Exercise requirements:
The following data needs to be repeated exactly, with all images excluded.
[[ Listed records open ]]
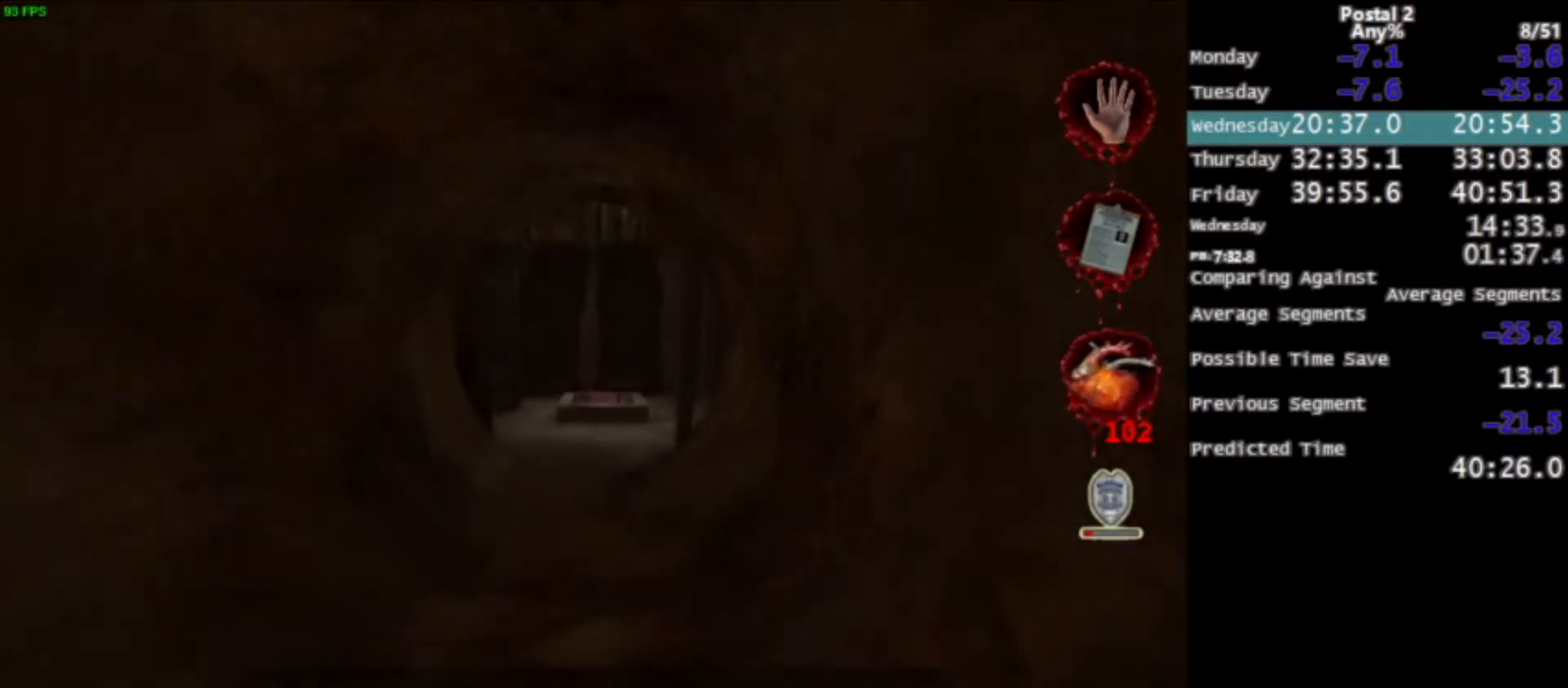
{"keys": ["space", "w"], "mouse": [], "events": [[100, "space", "down"], [234, "space", "up"], [434, "space", "down"]]}
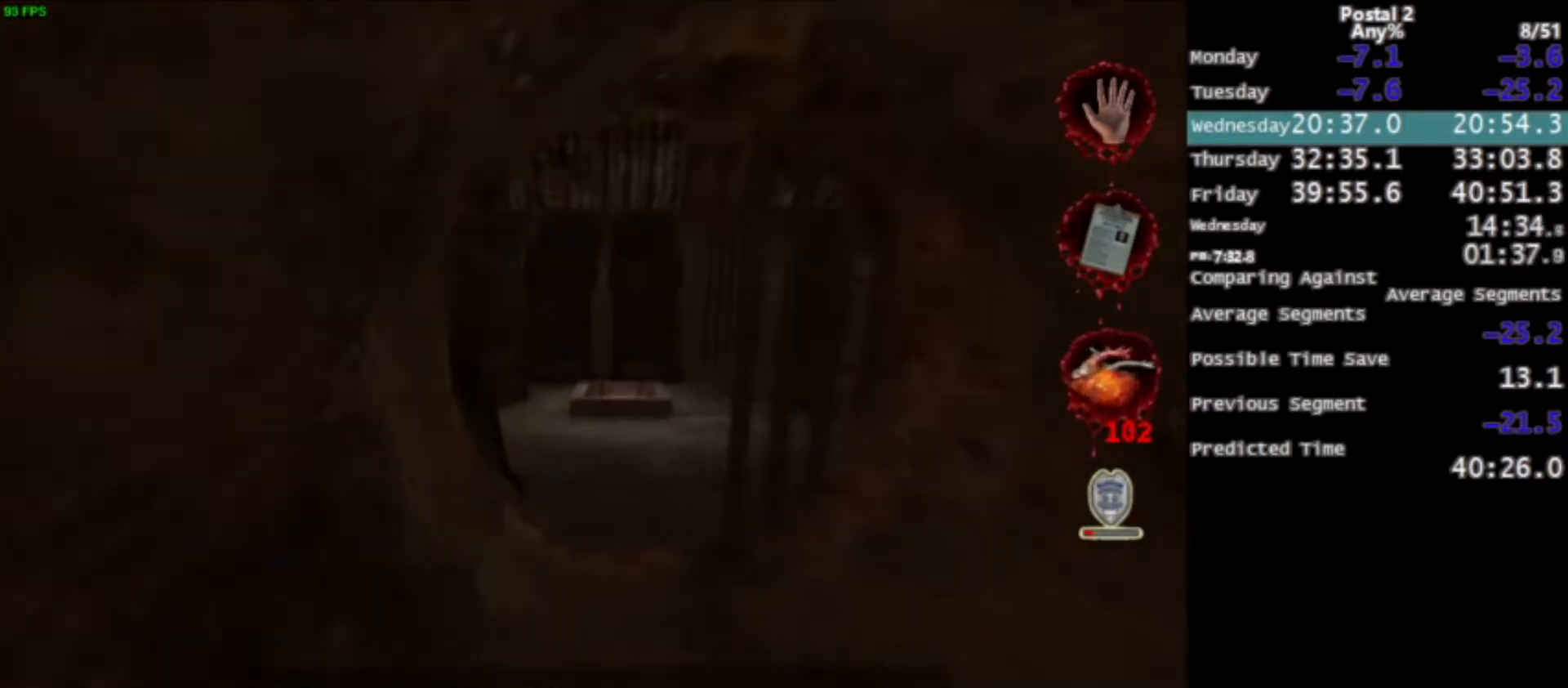
{"keys": ["w"], "mouse": [], "events": [[100, "space", "up"], [200, "space", "down"], [334, "space", "up"]]}
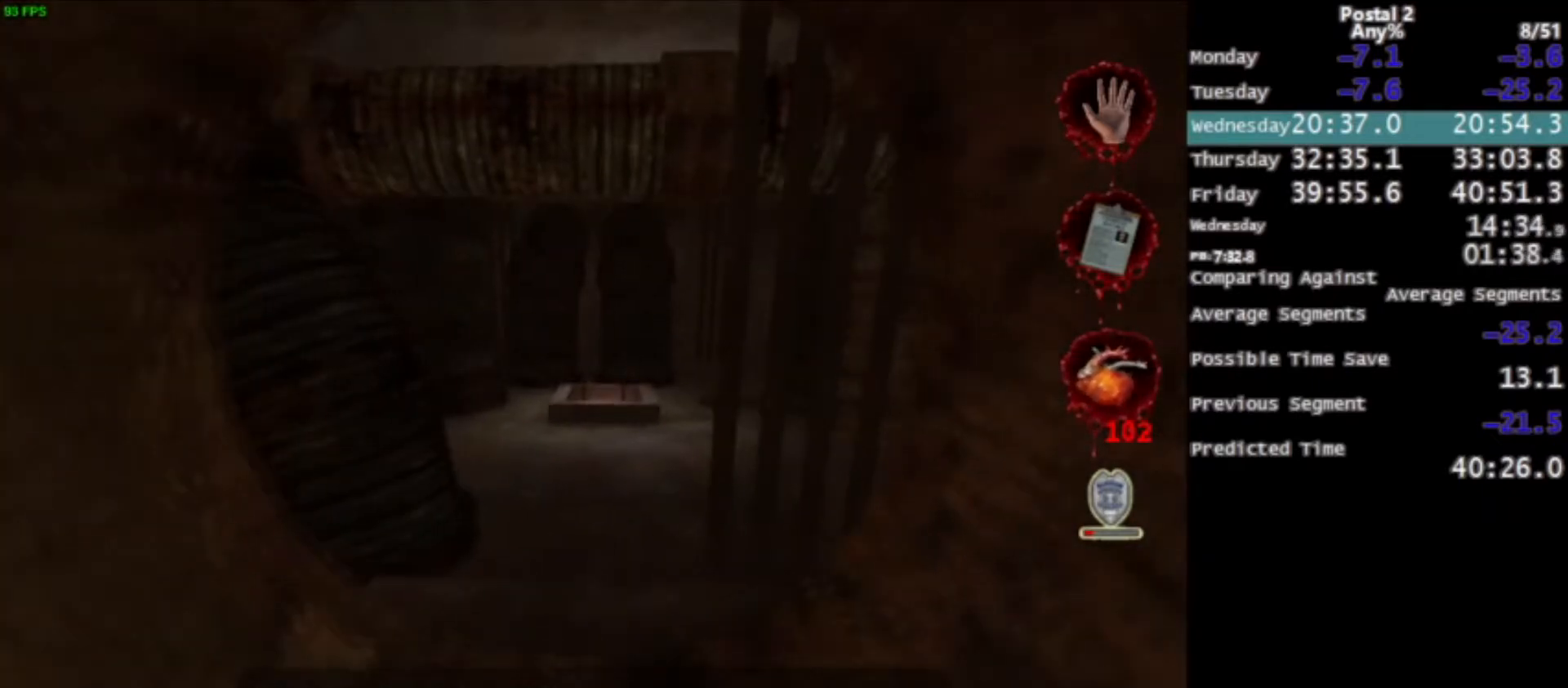
{"keys": ["space", "w"], "mouse": [], "events": [[34, "space", "down"], [167, "space", "up"], [367, "space", "down"]]}
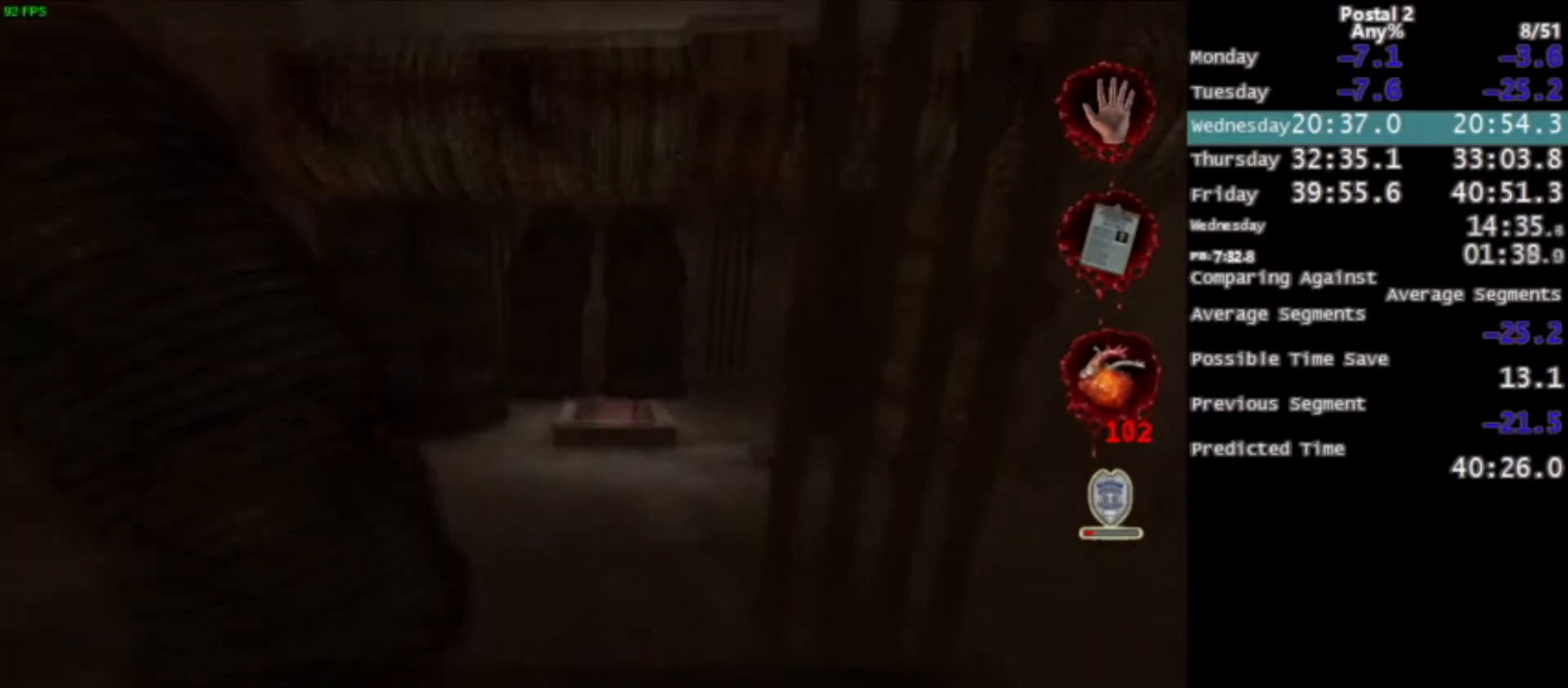
{"keys": ["w"], "mouse": [], "events": [[100, "space", "up"], [233, "space", "down"], [400, "space", "up"]]}
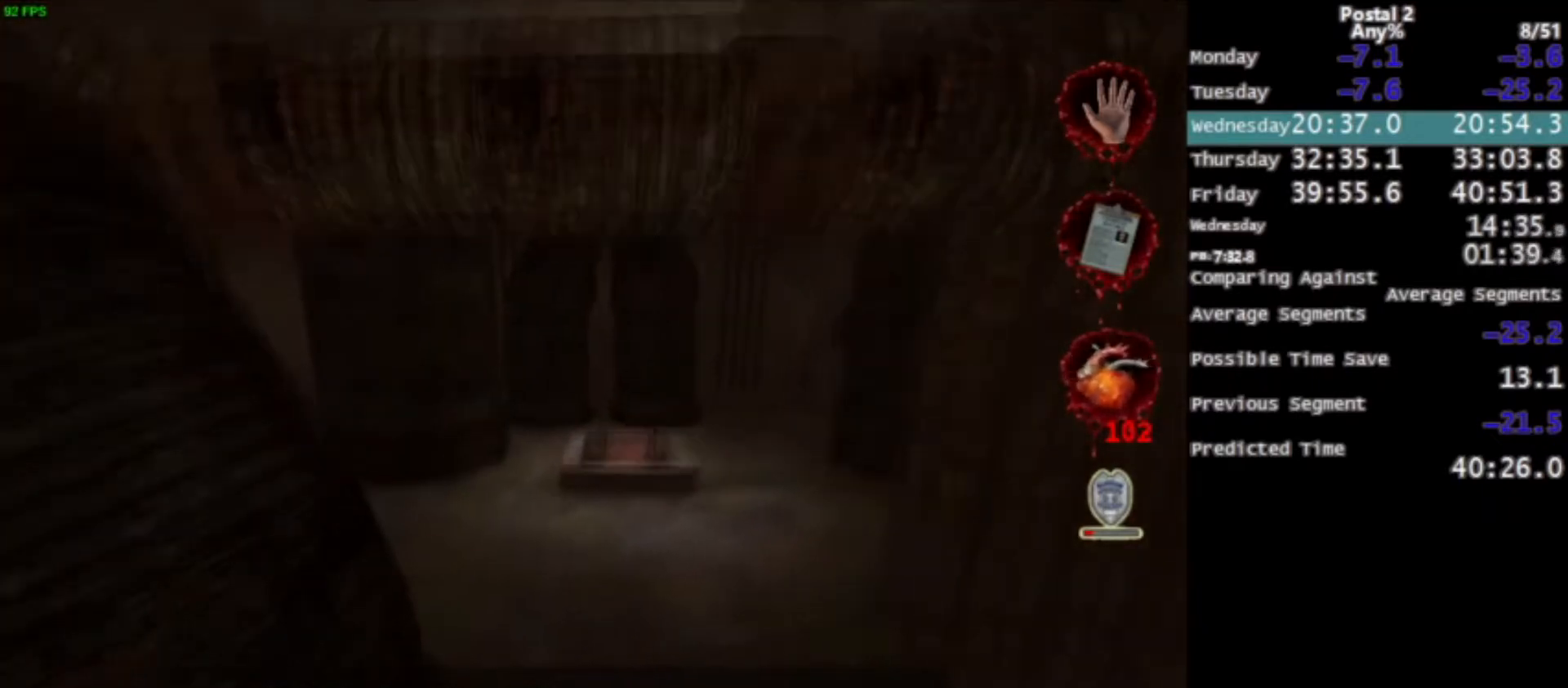
{"keys": ["w"], "mouse": ["left"], "events": [[267, "space", "down"], [401, "space", "up"], [501, "mouse_left", "down"]]}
[[ Listed records closed ]]
Result:
{"keys": ["space", "w"], "mouse": [], "events": [[100, "space", "down"], [234, "space", "up"], [434, "space", "down"]]}
{"keys": ["w"], "mouse": [], "events": [[100, "space", "up"], [200, "space", "down"], [334, "space", "up"]]}
{"keys": ["space", "w"], "mouse": [], "events": [[34, "space", "down"], [167, "space", "up"], [367, "space", "down"]]}
{"keys": ["w"], "mouse": [], "events": [[100, "space", "up"], [233, "space", "down"], [400, "space", "up"]]}
{"keys": ["w"], "mouse": ["left"], "events": [[267, "space", "down"], [401, "space", "up"], [501, "mouse_left", "down"]]}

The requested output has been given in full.